On Sat, 28 Nov 1998 15:39:59 +0200 (EET), I wrote:
The bulk of the work would still be done by the script, but you would
feed it a command line parameter containing some sort of cookie, e.g.
the From_ line of the current message, and you'd want a lock on the
script so only one copy can be running at the same time:

(Perhaps the script itself should do all the locking it needs. Then
it's safe to test it from the command line, and you could say
something along these lines:

    :0
    * ^Subject:[        ]*alert:
    {
        :0:
        * ^\/From .*
        * ? COOKIEFILE="alert2" script-which-does-the-real-work "$MATCH" ;
        | handle-first-in-a-series >>alerts

        # script returned false -- it's a duplicate report
        :0E:
        alerts
    }

I'll point out again that this means you need to change the script so
it does all the required locking itself. With this syntax I propose
here, it would also need to override COOKIEFILE with its built-in
value only if the variable is not already set in the environment. 
[I only include it here to point out this possibility, it's not
necessary for just one type of alerts.]

If you want to store duplicates, and store and forward the first
alert, the above becomes

    :0
    * ^Subject:[        ]*alert:
    {
        :0c  # forward to pager if first in a series
        * ^\/From .*
        * ? COOKIEFILE="alert2" script-which-does-the-real-work "$MATCH" ;
        ! self(_at_)on-the-road(_dot_)net

        # no matter what the script returned, we also save the message
        :0:
        alerts
    }

The assignment of COOKIEFILE is of course not necessary if you only
want to use one cookie file for all alerts, in which case the trailing
semicolon [arbitrary SHELLMETA character, read the docs ;^] is also
unnecessary.

This has been a long parenthesis.)

    #!/bin/sh
<...>
    test `cat "$COOKIEFILE"` = "$COOKIE" && rm -f "$COOKIEFILE"

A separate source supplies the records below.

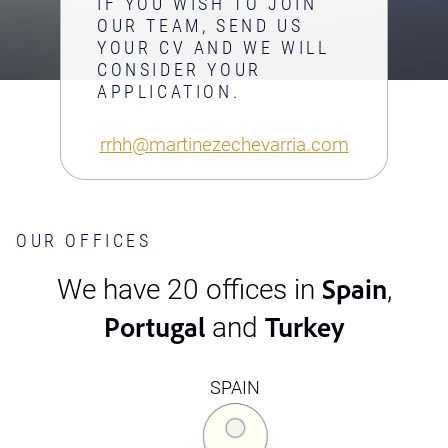
IF YOU WISH TO JOIN
OUR TEAM, SEND US
YOUR CV AND WE WILL
CONSIDER YOUR
APPLICATION.
rrhh@martinezechevarria.com
OUR OFFICES
Spain
We have 20 offices in
,
Portugal
Turkey
and
SPAIN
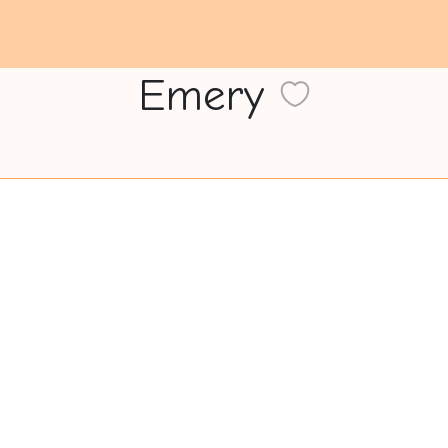
Emery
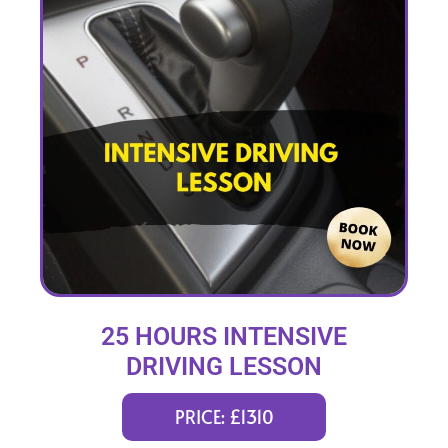
25 HOURS INTENSIVE
DRIVING LESSON
(intensity 1 to 4 weeks)
PRICE: £1310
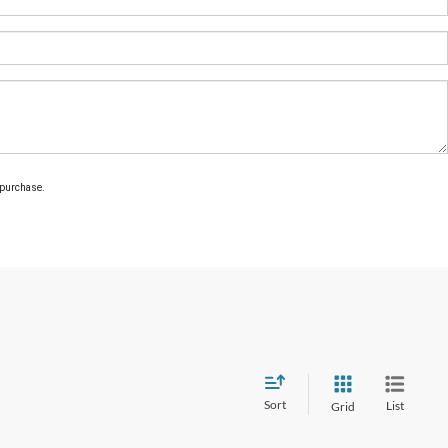
 purchase.
Sort
List
Grid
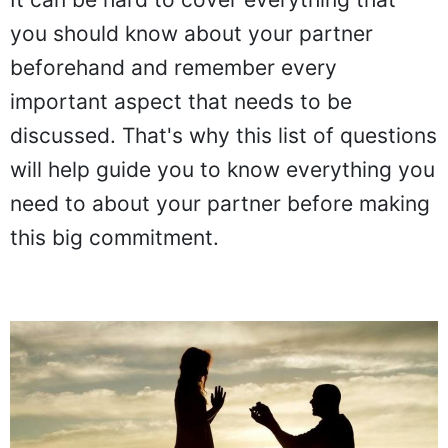
It can be hard to cover everything that
you should know about your partner
beforehand and remember every
important aspect that needs to be
discussed. That's why this list of questions
will help guide you to know everything you
need to about your partner before making
this big commitment.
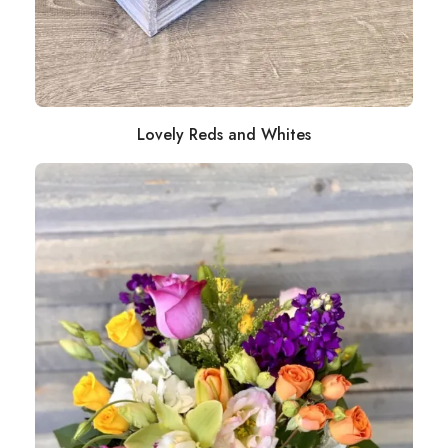
Lovely Reds and Whites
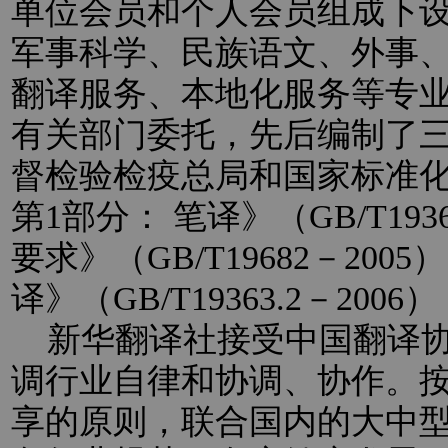
单位会员和个人会员组成下
军事科学、民族语文、外事
翻译服务、本地化服务等专
有关部门委托，先后编制了
督检验检疫总局和国家标准
第1部分： 笔译》（GB/T193
要求》（GB/T19682－20
译》（GB/T19363.2－2
新华翻译社接受中国翻译协
调行业自律和协调、协作。
享的原则，联合国内的大中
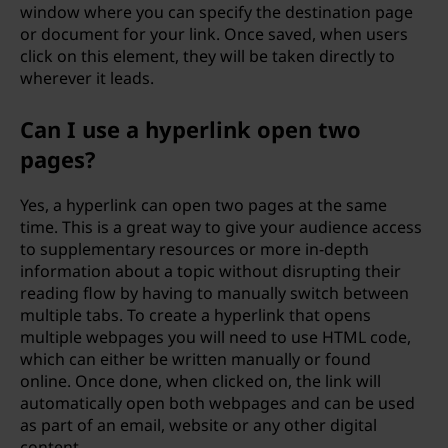
window where you can specify the destination page
or document for your link. Once saved, when users
click on this element, they will be taken directly to
wherever it leads.
Can I use a hyperlink open two
pages?
Yes, a hyperlink can open two pages at the same
time. This is a great way to give your audience access
to supplementary resources or more in-depth
information about a topic without disrupting their
reading flow by having to manually switch between
multiple tabs. To create a hyperlink that opens
multiple webpages you will need to use HTML code,
which can either be written manually or found
online. Once done, when clicked on, the link will
automatically open both webpages and can be used
as part of an email, website or any other digital
content.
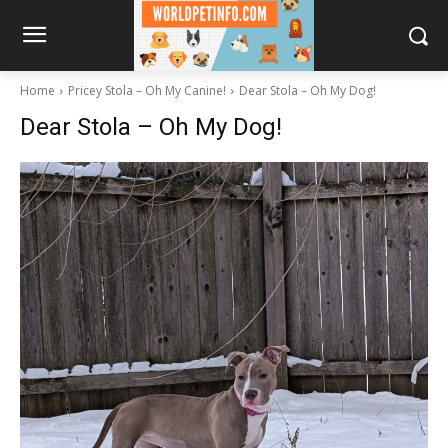
Home
Pricey Stola – Oh My Canine!
Dear Stola – Oh My Dog!
Dear Stola – Oh My Dog!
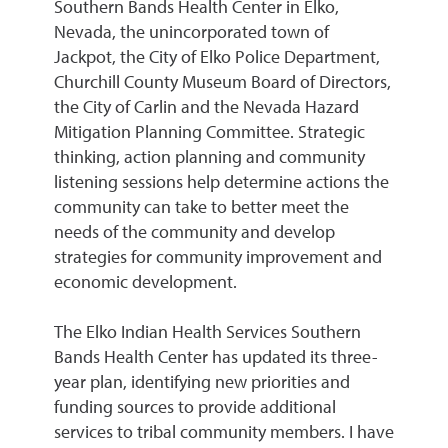
Southern Bands Health Center in Elko,
Nevada, the unincorporated town of
Jackpot, the City of Elko Police Department,
Churchill County Museum Board of Directors,
the City of Carlin and the Nevada Hazard
Mitigation Planning Committee. Strategic
thinking, action planning and community
listening sessions help determine actions the
community can take to better meet the
needs of the community and develop
strategies for community improvement and
economic development.
The Elko Indian Health Services Southern
Bands Health Center has updated its three-
year plan, identifying new priorities and
funding sources to provide additional
services to tribal community members. I have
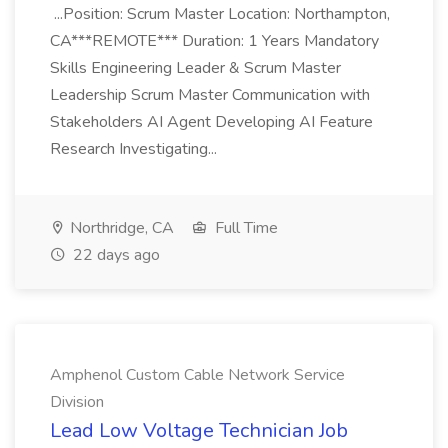
...Position: Scrum Master Location: Northampton,
CA***REMOTE*** Duration: 1 Years Mandatory
Skills Engineering Leader & Scrum Master
Leadership Scrum Master Communication with
Stakeholders AI Agent Developing AI Feature
Research Investigating...
Northridge, CA
Full Time
22 days ago
Amphenol Custom Cable Network Service
Division
Lead Low Voltage Technician Job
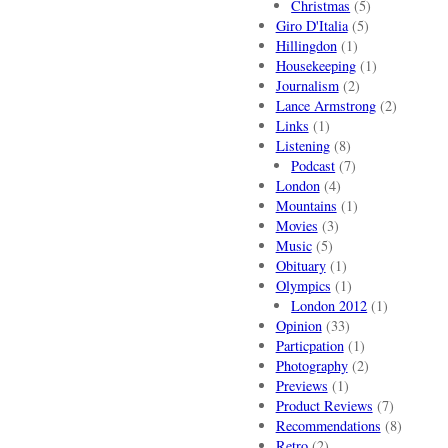
Christmas
(5)
Giro D'Italia
(5)
Hillingdon
(1)
Housekeeping
(1)
Journalism
(2)
Lance Armstrong
(2)
Links
(1)
Listening
(8)
Podcast
(7)
London
(4)
Mountains
(1)
Movies
(3)
Music
(5)
Obituary
(1)
Olympics
(1)
London 2012
(1)
Opinion
(33)
Particpation
(1)
Photography
(2)
Previews
(1)
Product Reviews
(7)
Recommendations
(8)
Retro
(2)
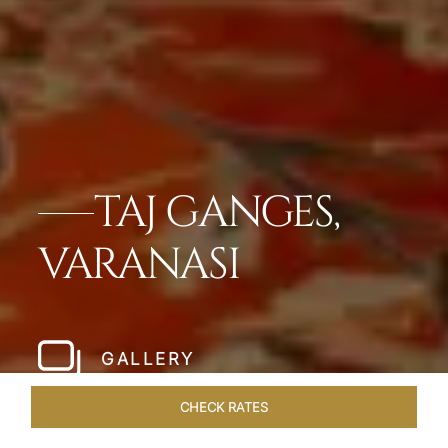
TAJ GANGES,
VARANASI
GALLERY
CHECK RATES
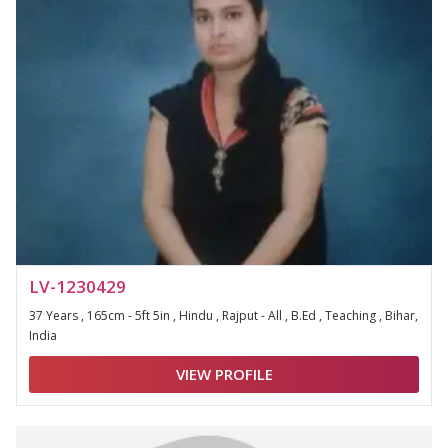
LV-1230429
37 Years , 165cm - 5ft 5in , Hindu , Rajput - All , B.Ed , Teaching , Bihar,
India
VIEW PROFILE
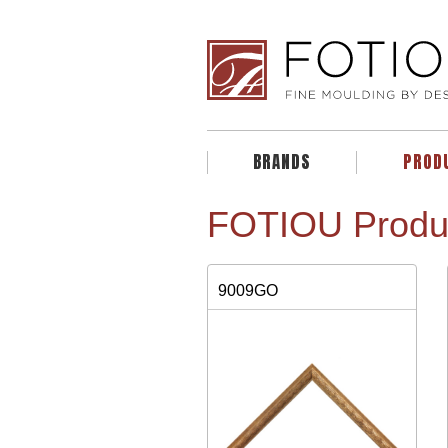
BRANDS
PROD
FOTIOU Produ
9009GO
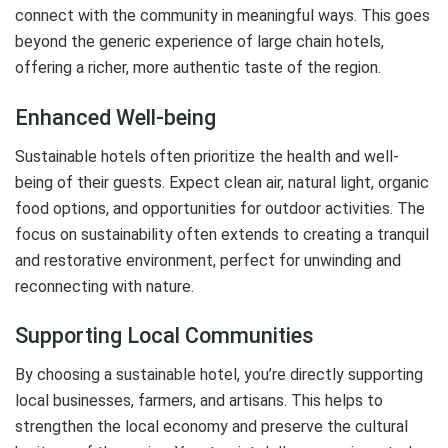
connect with the community in meaningful ways. This goes
beyond the generic experience of large chain hotels,
offering a richer, more authentic taste of the region.
Enhanced Well-being
Sustainable hotels often prioritize the health and well-
being of their guests. Expect clean air, natural light, organic
food options, and opportunities for outdoor activities. The
focus on sustainability often extends to creating a tranquil
and restorative environment, perfect for unwinding and
reconnecting with nature.
Supporting Local Communities
By choosing a sustainable hotel, you’re directly supporting
local businesses, farmers, and artisans. This helps to
strengthen the local economy and preserve the cultural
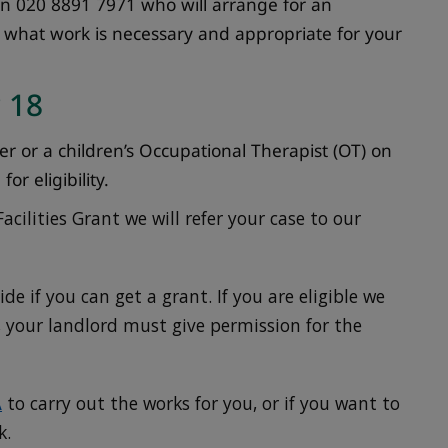
on 020 8891 7971 who will arrange for an
s what work is necessary and appropriate for your
 18
ker or a children’s Occupational Therapist (OT) on
or eligibility.
Facilities Grant we will refer your case to our
de if you can get a grant. If you are eligible we
nt, your landlord must give permission for the
A
to carry out the works for you, or if you want to
k.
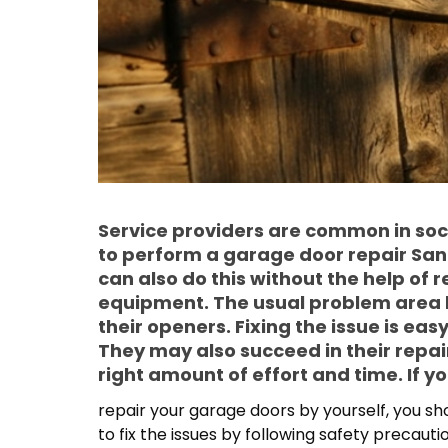
Service providers are common in so
to perform a garage door repair Sa
can also do this without the help of 
equipment. The usual problem area 
their openers. Fixing the issue is easy
They may also succeed in their repair
right amount of effort and time. If y
repair your garage doors by yourself, you shou
to fix the issues by following safety precaut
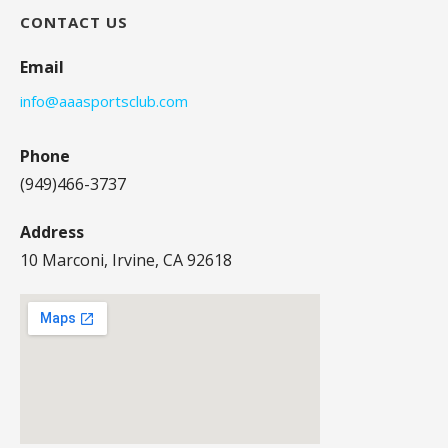
CONTACT US
Email
info@aaasportsclub.com
Phone
(949)466-3737
Address
10 Marconi, Irvine, CA 92618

You need an additional set of double quotes around this one. From_
lines (which is what I used for cookies, since they're easy to grab
and can reasonably be expected to come in exact duplicates rarely [but
this might not be the case for you -- if the alert thing you're using
might spew out five alerts in the same second, you need to improve on
this!]) frequently contain two spaces in a row, which will be
"normalized" into one space by the backquotes.

      test "`cat "$COOKIEFILE"`" = "$COOKIE" && rm -f "$COOKIEFILE"
           ^                   ^
Yes, this looks crazy, but it really is necessary. Even if there are
only single spaces, the quotes are necessary simply to make test(1)
see a single argument string here.

This is untested, as usual ...

Still is ;^)

perhaps switch to Perl. With Perl, it's easy enough to simply test
whether a file is older than n seconds. (This is slightly hairy in
shell scripts, unless you have an enhanced version of test(1) or like
to use find(1) for simple tasks like this -- I perceive it as too
heavy.) You could perhaps write one line to an alert log for each

(As Stan Ryckman pointed out off the list, an additional problem with
find(1) is that its finest granularity is n _days_ -- GNU find gets
that down to minutes with -mmin, but it's still not seconds.)

For a completely different approach, you could collect all alerts in a
file and set up a cron job say once an hour which would summarize the
alerts in the last hour if there were any.